** begin Passage provided **

Larry Krasner was elected Philadelphia district attorney on Tuesday, capping a once-improbable campaign to be the city's top prosecutor and amid signals that he would bring significant, if not drastic, changes to the office.
A longtime defense lawyer, the Democrat won despite lacking political or prosecutorial experience and, at least early in the race, establishment support. But he rode the financial backing of one of his party's most progressive billionaires, and benefited from a fractured field of opponents.
His last challenger, Republican Beth Grossman, proved to be slightly more formidable than some of her party's predecessors in a city dominated by Democrats. But Grossman failed Tuesday to convince enough voters that her 21 years as an assistant district attorney made her the better choice.
The Associated Press proclaimed Krasner the winner just after 9 p.m. With nearly 98 percent of the votes counted, he had outpaced her by a 3-1 ratio, unofficial returns showed.
Addressing supporters gathered for his victory party at the William Way LGBT Community Center, Krasner promised his election would herald "transformational change" in the city's criminal justice system and a fairness "for a system that has systematically picked on black and brown people."
"This," he told the crowd, "is what a movement looks like."
The son of a crime-fiction author and an evangelical Christian minister, Krasner grew up in St. Louis, graduated from Stanford Law School, and is married to Common Pleas Court Judge Lisa M. Rau.
Despite three decades as a lawyer, the 56-year-old was assailed from the start of his campaign by critics as unsuitable for the job — as an attorney best known for taking on civil rights cases and suing the Philadelphia Police Department. It was for some of the same reasons that he drew support from activists demanding criminal justice reform from an office they deemed unfair, and he returned to those themes Tuesday night.
"If you, like us, believe it's time to end the death penalty…mass incarceration … cash bail …," he said, drawing cheers from the crowd that packed into an overheated and small second-floor ballroom.
In the end, several factors worked in his favor in what is typically a low-key election won by a Democrat.
First, former District Attorney Seth Williams dropped his bid for a third term two days after Krasner entered the race in February. Williams, a Democrat, was indicted on federal corruption charges in March, pleaded guilty to a bribery charge during his trial in June and was sentenced in October to five years in prison.
The open seat drew a crowd of seven candidates for the Democratic primary, most with experience as assistant district attorneys. Krasner, running as a reformer, knocked them as "part of the problem."
And Krasner had a significant political patron on his side — New York billionaire George Soros sank nearly $1.7 million into an independent political action committee that aired television ads in support of Krasner, who easily won the primary.
Grossman ran unopposed for the Republican nomination but could not marshal the resources to catch Krasner in a city where Democratic voters outnumber GOP by 7-1.
"I️ am just proud. I️ feel honored and privileged to have run this race," she told supporters in her concession speech at the United Republican Club in Kensington. "I️ am so proud of the numbers — a great showing for a Republican candidate."

** end Passage provided **

- Tasks to carry out
(1) In the records, reproduce the stretch from the line containing "common name: Hairy sheepweed" through the line containing "genus: Asparagus", replacing "phylum" with "division" and leaving everything else unchanged.
(2) Continue the article on Larry Krasner's election as Philadelphia district attorney from the point where it stops.

** begin Exercise materials **

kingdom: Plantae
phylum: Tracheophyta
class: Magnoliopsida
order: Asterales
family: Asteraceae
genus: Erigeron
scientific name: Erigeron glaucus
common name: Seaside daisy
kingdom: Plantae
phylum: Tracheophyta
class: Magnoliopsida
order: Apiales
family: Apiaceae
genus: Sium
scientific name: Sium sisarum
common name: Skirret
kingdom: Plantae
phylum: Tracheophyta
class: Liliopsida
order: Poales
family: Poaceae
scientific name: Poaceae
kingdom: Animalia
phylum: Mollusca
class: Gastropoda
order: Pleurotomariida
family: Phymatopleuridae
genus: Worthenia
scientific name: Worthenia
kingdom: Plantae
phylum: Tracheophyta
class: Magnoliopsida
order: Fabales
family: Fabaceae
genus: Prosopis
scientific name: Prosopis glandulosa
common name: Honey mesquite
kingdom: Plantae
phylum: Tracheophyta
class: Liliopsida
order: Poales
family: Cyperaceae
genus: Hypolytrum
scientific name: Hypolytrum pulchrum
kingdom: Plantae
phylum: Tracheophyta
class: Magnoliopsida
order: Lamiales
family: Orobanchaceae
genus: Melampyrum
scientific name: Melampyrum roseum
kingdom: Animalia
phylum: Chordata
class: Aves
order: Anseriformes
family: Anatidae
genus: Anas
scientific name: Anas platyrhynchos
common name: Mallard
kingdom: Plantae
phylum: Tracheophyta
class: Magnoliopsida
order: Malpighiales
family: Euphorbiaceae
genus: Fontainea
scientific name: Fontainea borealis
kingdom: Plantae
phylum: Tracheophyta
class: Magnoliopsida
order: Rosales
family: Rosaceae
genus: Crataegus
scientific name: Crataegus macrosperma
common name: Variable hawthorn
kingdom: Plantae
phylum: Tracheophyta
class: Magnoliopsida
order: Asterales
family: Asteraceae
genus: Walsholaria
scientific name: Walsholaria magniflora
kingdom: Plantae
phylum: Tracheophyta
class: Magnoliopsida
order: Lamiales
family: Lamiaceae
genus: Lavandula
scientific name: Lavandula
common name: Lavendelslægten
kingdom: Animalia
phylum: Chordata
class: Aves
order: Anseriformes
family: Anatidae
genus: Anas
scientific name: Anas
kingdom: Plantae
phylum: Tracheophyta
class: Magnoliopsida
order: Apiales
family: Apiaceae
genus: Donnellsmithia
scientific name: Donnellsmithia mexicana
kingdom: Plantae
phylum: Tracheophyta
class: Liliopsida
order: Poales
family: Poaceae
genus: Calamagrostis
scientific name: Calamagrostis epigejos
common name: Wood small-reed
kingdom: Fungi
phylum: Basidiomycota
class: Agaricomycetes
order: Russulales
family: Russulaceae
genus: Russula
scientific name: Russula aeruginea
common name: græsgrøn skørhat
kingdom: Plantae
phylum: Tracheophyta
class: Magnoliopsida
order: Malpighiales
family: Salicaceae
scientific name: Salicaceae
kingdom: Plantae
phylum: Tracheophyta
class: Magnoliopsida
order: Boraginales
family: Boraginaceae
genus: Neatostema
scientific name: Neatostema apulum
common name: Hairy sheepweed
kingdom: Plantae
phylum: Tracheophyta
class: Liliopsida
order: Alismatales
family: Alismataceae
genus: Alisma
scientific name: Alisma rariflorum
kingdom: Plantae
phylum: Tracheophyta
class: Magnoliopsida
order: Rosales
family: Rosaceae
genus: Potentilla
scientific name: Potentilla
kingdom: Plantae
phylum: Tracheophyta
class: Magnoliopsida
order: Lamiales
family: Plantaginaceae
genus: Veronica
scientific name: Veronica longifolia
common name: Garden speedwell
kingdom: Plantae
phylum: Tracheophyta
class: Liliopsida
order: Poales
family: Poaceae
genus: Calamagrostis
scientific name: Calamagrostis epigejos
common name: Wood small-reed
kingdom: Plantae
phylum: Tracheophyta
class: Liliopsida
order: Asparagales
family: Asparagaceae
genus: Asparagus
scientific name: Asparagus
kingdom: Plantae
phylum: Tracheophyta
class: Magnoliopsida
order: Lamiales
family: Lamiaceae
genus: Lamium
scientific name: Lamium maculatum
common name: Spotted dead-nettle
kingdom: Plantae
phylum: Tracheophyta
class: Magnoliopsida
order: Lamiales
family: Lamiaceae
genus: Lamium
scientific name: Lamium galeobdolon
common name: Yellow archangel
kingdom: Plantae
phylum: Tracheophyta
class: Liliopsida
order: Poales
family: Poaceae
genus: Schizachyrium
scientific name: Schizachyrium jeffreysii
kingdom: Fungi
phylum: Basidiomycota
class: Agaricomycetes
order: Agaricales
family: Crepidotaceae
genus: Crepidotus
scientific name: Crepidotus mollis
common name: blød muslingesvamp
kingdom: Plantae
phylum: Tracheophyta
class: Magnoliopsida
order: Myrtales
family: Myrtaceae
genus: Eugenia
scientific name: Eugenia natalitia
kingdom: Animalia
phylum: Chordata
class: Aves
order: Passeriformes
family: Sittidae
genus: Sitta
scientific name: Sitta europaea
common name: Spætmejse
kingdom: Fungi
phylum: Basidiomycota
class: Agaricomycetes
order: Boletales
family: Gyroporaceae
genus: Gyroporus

** end Exercise materials **

- Responses by task
(1)
common name: Hairy sheepweed
kingdom: Plantae
division: Tracheophyta
class: Liliopsida
order: Alismatales
family: Alismataceae
genus: Alisma
scientific name: Alisma rariflorum
kingdom: Plantae
division: Tracheophyta
class: Magnoliopsida
order: Rosales
family: Rosaceae
genus: Potentilla
scientific name: Potentilla
kingdom: Plantae
division: Tracheophyta
class: Magnoliopsida
order: Lamiales
family: Plantaginaceae
genus: Veronica
scientific name: Veronica longifolia
common name: Garden speedwell
kingdom: Plantae
division: Tracheophyta
class: Liliopsida
order: Poales
family: Poaceae
genus: Calamagrostis
scientific name: Calamagrostis epigejos
common name: Wood small-reed
kingdom: Plantae
division: Tracheophyta
class: Liliopsida
order: Asparagales
family: Asparagaceae
genus: Asparagus

(2)
Lodge 5 of the Fraternal Order of Police became Grossman's most public backer, giving her campaign $12,500 and issuing a letter to police officers in October accusing Krasner of showing "an open hostility against police and law enforcement in general."
The Republican City Committee and the state Republican Party, while railing against Krasner, did not foster the fundraising needed to raise Grossman's name recognition in the city. Still, they tried to keep their spirits up Tuesday night as they watched returns at the Kensington club.
Chris Mundiath, Grossman's communications director, said the campaign had always expected an uphill battle but had hoped for a slimmer margin. He said he had heard from some Democrats and ward leaders concerned that Krasner was too far to the left and had hoped that might translate into more votes.
Across the room, Daphne Goggins, a Republican ward leader and the vice chair of the Philadelphia Black Ward Leaders Caucus, was livid. Earlier in the night, she said she'd felt a Grossman victory was coming, the same way she felt a Trump victory last year. Now, she called Krasner "Lucifer."
"I'm very, very upset," she said. But she said she hoped Grossman would run for office again: "We'll dust her off and run her for mayor."
Grossman had proved to be a lively opponent, frequently suggesting that she was interested in justice for victims of crime while claiming Krasner was more interested in reforms to help those accused of crimes.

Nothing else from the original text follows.